More than 2,000 miles from the Mexican border where immigration authorities are facing international outrage for separating parents trying to enter to the U.S. from their children, a Congolese woman in Buffalo is waiting to be reunited with her 4-year-old daughter.
The woman is currently at Vive, a shelter for asylum-seekers on Wyoming Avenue run by Jericho Road Community Health Center. Her other child is with her. Both were detained at the South Texas Family Residential Center, an immigration detention center in Dilley, Texas, before a donor provided travel to Vive.
According to Mariah Walker, legal services manager at Vive, the woman learned just last week after months of searching that her husband and 4-year-old daughter, who crossed the Mexican border separately, had also been detained – and then separated. Her husband was taken to a detention center in Texas. The little girl was sent to a shelter for immigrant minors in Chicago.
“She’s extremely traumatized,” said Walker, who did not give the woman’s name because of the sensitive legal situation she is in. “She’s very worried about her family. She spoke to her husband for the first time last week after months of not knowing where he was. We have been trying to track him down for a while. Our lawyer was able to find him.”
While there have been no reports of families being separated at the Canadian border, the Congolese woman’s case shows that the Trump administration’s policy of separating parents from their children at the Mexican border to deter illegal border crossing is having an impact across the country, said Walker and Anna Ireland Mongo, the chief program officer of Vive.
The New York Times on Wednesday reported that at least 106 children have been sent to shelters in New York. Gov. Andrew M. Cuomo's office confirmed the number with six of the nine shelters that contract with the federal government to take unaccompanied minors. Cuomo on Tuesday said that New York State would sue to overturn the Trump administration’s immigration policy.
But on Wednesday, Trump announced he would sign an executive order ending the policy but immigrant advocates don’t expect the move will have an immediate impact on parents and children who already are being detained.
Since the beginning of Trump’s presidency, Vive’s clients have felt the impact. Early last year, the shelter was overwhelmed with people hoping to be granted asylum in Canada. During its three decades, Vive has provided shelter and advocacy to people from around the world seeking shelter in both the United States and Canada. By March 2017, the shelter had run out of space and local families and churches were allowing asylum-seekers to stay with them until Canadian immigration authorities could hear their cases.
This year, the number of asylum-seekers has slowed, Mongo said.
Right now, they have more than 80 residents at the shelter. Most are long-term residents who are hoping the United States will grant them asylum. About 500,000 asylum are cases pending in the U.S., Mongo said.
It’s a lengthy process that can take three years. But the shift in recent immigration policies has seemed to speed up the process, Walker noted. Some people are having their cases heard as early as three months after applying.

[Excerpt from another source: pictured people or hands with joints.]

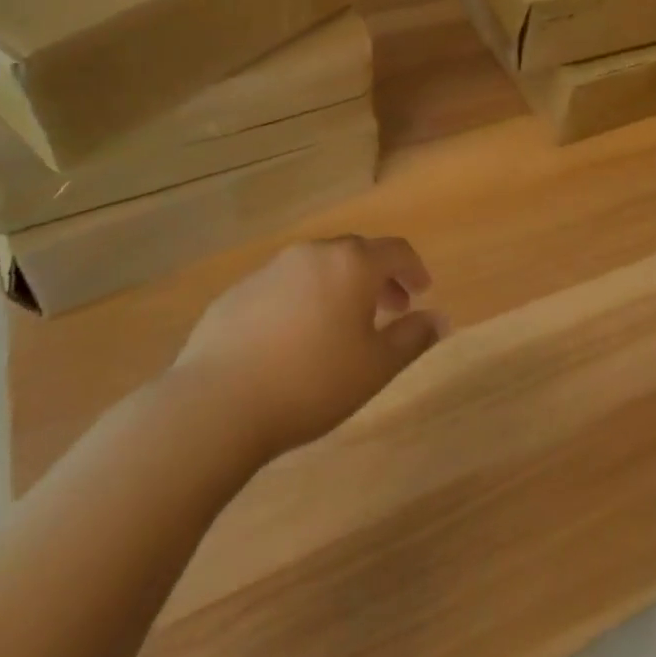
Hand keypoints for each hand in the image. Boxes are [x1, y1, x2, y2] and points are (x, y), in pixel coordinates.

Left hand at [168, 236, 445, 458]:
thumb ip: (413, 338)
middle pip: (356, 254)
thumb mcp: (376, 367)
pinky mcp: (236, 293)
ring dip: (338, 288)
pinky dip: (301, 300)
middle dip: (377, 278)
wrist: (215, 405)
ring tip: (341, 326)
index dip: (414, 269)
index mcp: (352, 264)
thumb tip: (440, 320)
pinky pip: (283, 287)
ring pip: (317, 268)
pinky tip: (294, 339)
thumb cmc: (312, 382)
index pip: (396, 251)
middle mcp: (313, 254)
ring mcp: (270, 270)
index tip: (422, 291)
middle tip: (389, 310)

The change in pace has been tricky for immigrant advocates who had previously began the asylum process before gathering all the necessary documentation, believing the case wouldn’t be heard for years. Now, they must get all their documentation together first before trying – or risk their clients being rejected.
Asylum-seekers often lose their documents while fleeing. “People who are on this journey are so vulnerable,” Mongo said. “They get robbed and get all their ID taken. It’s just bound to happen. Even if they started out with money, they are certainly not going to have it in the end.”
The Vive staff are working with the Congolese woman to reconnect with her family. They are in contact with the shelter where her daughter is being kept. In the meantime they are working with Office of Refugee Resettlement, part of the U.S. Department of Homeland Security, to confirm that the girl is really the mom’s daughter.
In the meantime, the mother will stay at Vive. She’ll be offered English classes and given some chores, just like other residents at Vive.
“And we’ll just keep working on her case,” Walker said.